Marlowe's nameless narrator returned in 1969's ONE ENDLESS HOUR, in which he was rechristened Earl Drake "The Man With Nobody's Face." In this new incarnation, he became an international adventurer and secret agent and the hero of 11 more Fawcett Gold Medal titles. These new books (and slightly revised versions of the first two) were reconfigured to fit in with the mens adventure series boom of the '70s. Although one of them, 1970's FLASHPOINT (later reprinted as OPERATION FLASHPOINT) won an Edgar Award for Best Paperback Original, most were far removed in tone and content from TNOTGID, and the books were clearly running out of steam by the time of the last one, 1976's OPERATION COUNTERPUNCH. Marlowe died in 1986. One of his final novels was 1982's GUERILLA GAMES - an installment in the Executioner spin-off series PHOENIX FORCE - written under the house name "Gar Wilson."

Though Marlowe did water down his signature character to make him more palatable (and marketable) in later books, Arnold/Martin/Drake is at his full sociopathic glory in THE NAME OF THE GAME IS DEATH. In contrast to the barking dogs of most pulp paperback crime fiction of its era, this book is a wolf howl in the night.

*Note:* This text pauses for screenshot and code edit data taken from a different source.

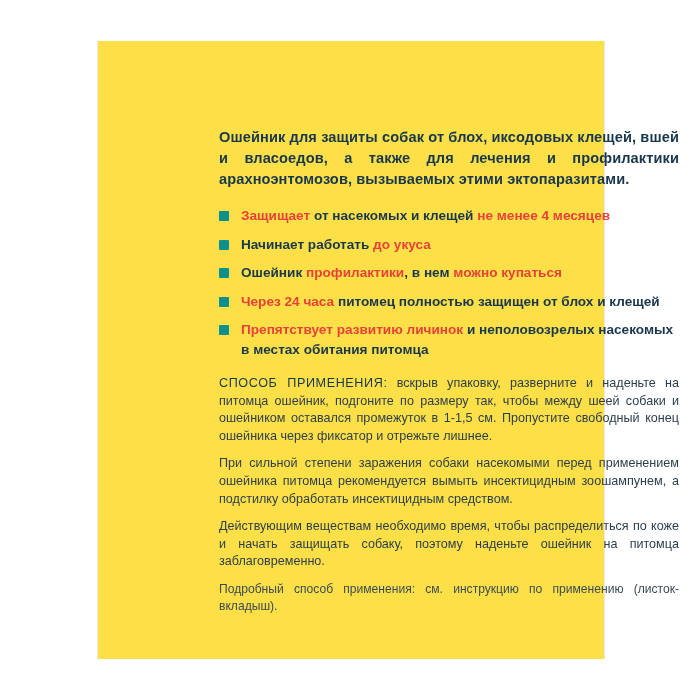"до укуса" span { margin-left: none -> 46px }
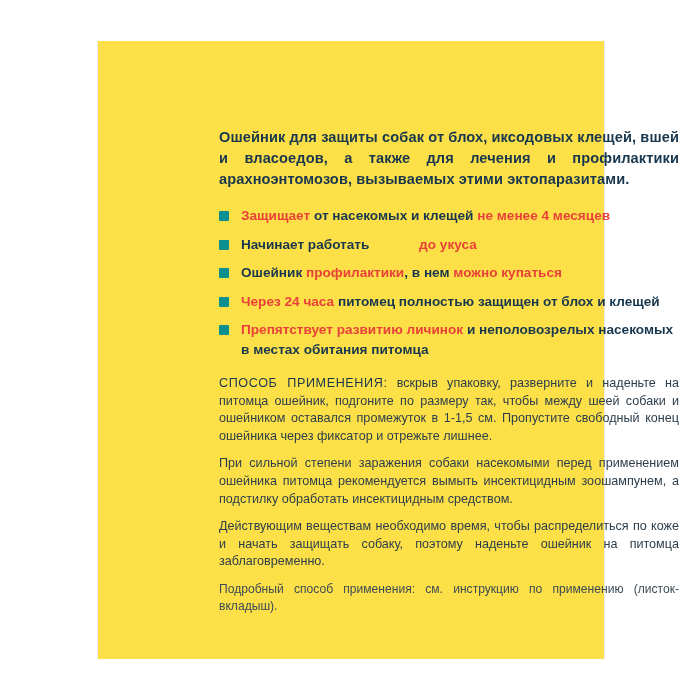"профилактики" span { text: профилактики -> инсектицидным }
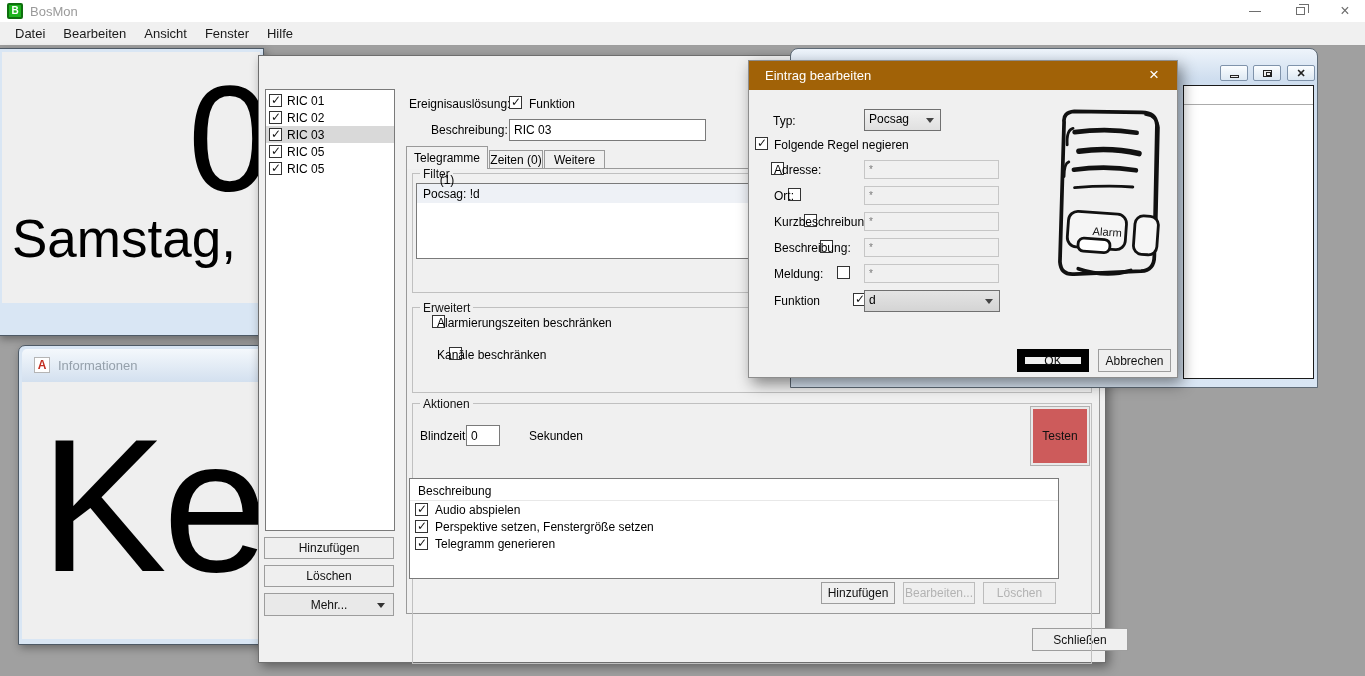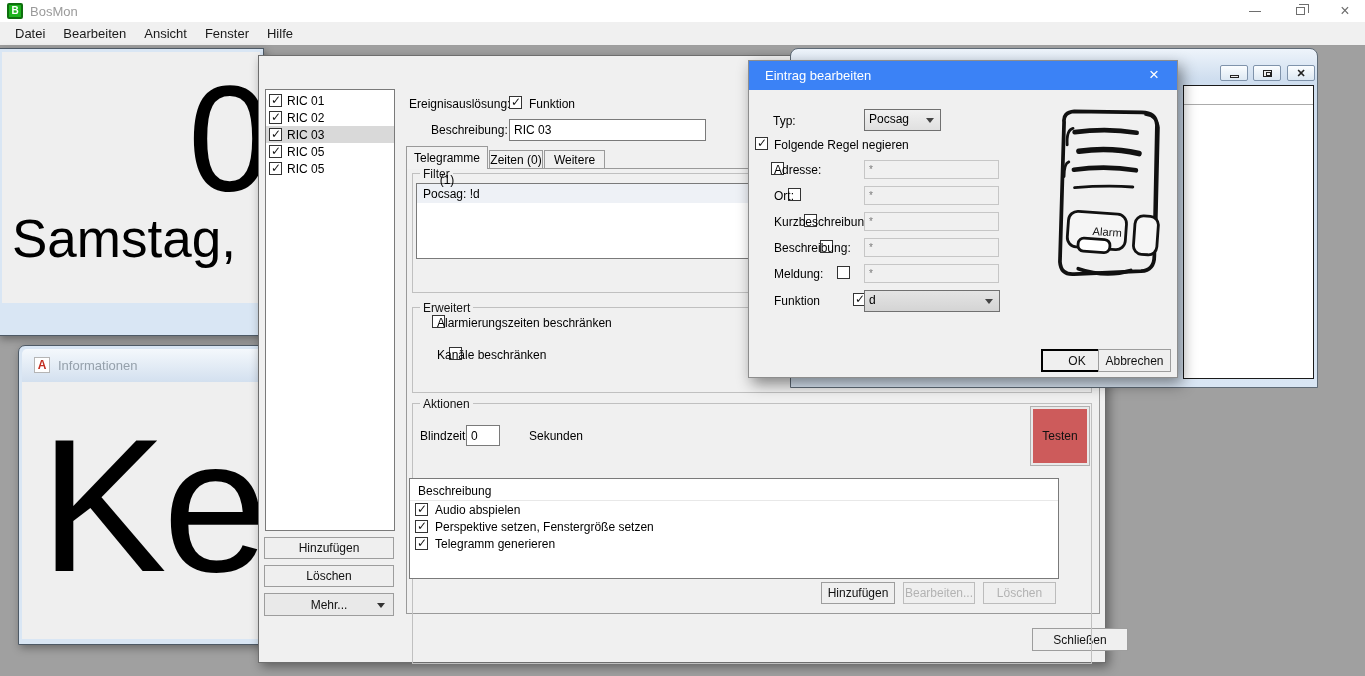"Eintrag bearbeiten" .dialog-titlebar { background: #3b82f6 -> #a16207 }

Next time at the Black Lizard Lounge: W.L. Heath's VIOLENT SATURDAY




5 comments:

pattinase (abbott) said...

One I've been meaning to read forever.

Wallace Stroby said...

It's a pretty quick read. I'm guessing 50K words or less. The Black Lizard edition is only 136 pages.

Pericles said...

An outstanding book, but I think his VENGEANCE MAN is just a trifle better. Not that you can go wrong with either.

Wallace Stroby said...

More on Dan J. Marlowe this Sunday.

Wallace Stroby said...

And I'll be getting to THE VENGEANCE MAN down the road.